Primarily for helping me to plan the content flow of presentations and lectures. I have always done something similar with the standard address cards you can get from the stationery store, or sometimes I would tear up the A5 pads from work’s meeting rooms (sorry Boss!), but they were a bit cumbersome and would invariably get dog-eared from being bulldog clipped together and chucked in my handbag, which drove me a bit potty.
How did you actually use them?
I do use them for presentation and lecture planning, but I’ve also used them for more collaborative projects, especially in work. I have really found them to be as tactile as they were described.
People instinctively want to pick them up and move them around, which means that everyone gets stuck in to play around with the development of a thought, idea, presentation etc. Using them really seems to get people more invested in a project from the get-go, which is great.

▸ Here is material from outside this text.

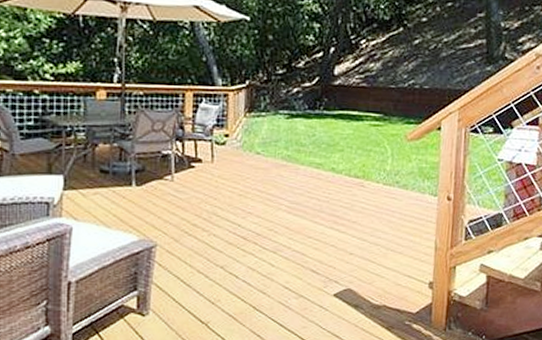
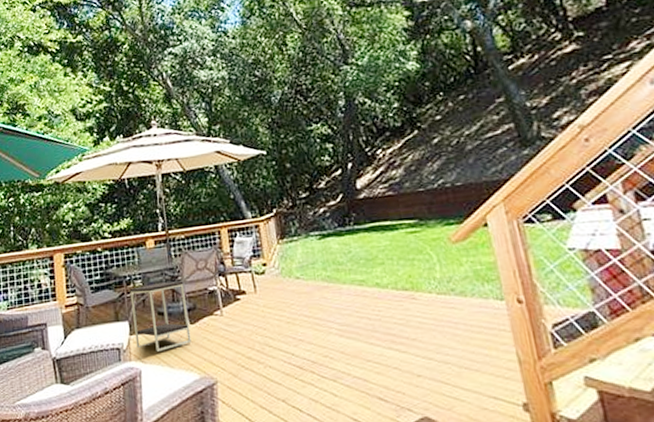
side table: none [69,139,135,210] -> present [129,281,192,352]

I’m also currently learning Chinese and they’re great to use as cue cards to test myself on key words and phrases. Keeping them in the little box means I can carry them around with me really easily without them getting tattered and practice more often.
Somewhat indulgently, I use them to write my shopping lists on. The size of them and their bright colour means they slot into my purse really easily and I don’t forget to look at them.
Have they changed the way you do anything?
I’m not sure how much they’ve changed the way I do things, but they’ve definitely improved the things I do. I find that my presentation thinking is more focussed before I commit a thought to a card, (they’re too pretty to mess up!) and I’m fitting in a lot more Chinese practice than I probably would have done without them, much to my teacher’s delight. I also return home forgetting to buy loo roll a lot less often nowadays, which is a bit of a boon.
How do you describe them to others?
A little box of cards that are greater than the sum of their parts.